| How to complete this task |
The material below holds a span beginning at the line with "Breast MRI, one" and ending at the line with "- enhancing-tissue mask". Quote that span exactly, both ends included, and only that span.
[Opening Records shown section]
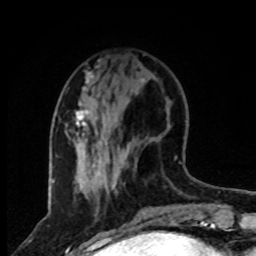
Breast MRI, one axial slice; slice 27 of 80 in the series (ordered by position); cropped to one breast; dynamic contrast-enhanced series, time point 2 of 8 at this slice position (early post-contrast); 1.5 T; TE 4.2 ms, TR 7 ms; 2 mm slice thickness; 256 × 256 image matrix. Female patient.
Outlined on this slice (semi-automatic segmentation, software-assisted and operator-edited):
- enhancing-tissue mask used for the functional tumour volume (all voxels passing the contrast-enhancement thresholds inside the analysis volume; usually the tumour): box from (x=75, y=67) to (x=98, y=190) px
[Closing Records shown section]
[Opening Records shown section]
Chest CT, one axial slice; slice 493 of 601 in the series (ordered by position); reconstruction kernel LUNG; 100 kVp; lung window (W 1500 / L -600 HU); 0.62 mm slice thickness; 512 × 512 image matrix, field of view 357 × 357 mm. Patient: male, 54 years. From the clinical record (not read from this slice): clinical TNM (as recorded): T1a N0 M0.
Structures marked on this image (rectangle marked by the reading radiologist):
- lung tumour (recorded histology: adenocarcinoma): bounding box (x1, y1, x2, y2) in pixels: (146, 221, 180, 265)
[Closing Records shown section]
| Solution to this task |
Breast MRI, one axial slice; slice 27 of 80 in the series (ordered by position); cropped to one breast; dynamic contrast-enhanced series, time point 2 of 8 at this slice position (early post-contrast); 1.5 T; TE 4.2 ms, TR 7 ms; 2 mm slice thickness; 256 × 256 image matrix. Female patient.
Outlined on this slice (semi-automatic segmentation, software-assisted and operator-edited):
- enhancing-tissue mask used for the functional tumour volume (all voxels passing the contrast-enhancement thresholds inside the analysis volume; usually the tumour): box from (x=75, y=67) to (x=98, y=190) px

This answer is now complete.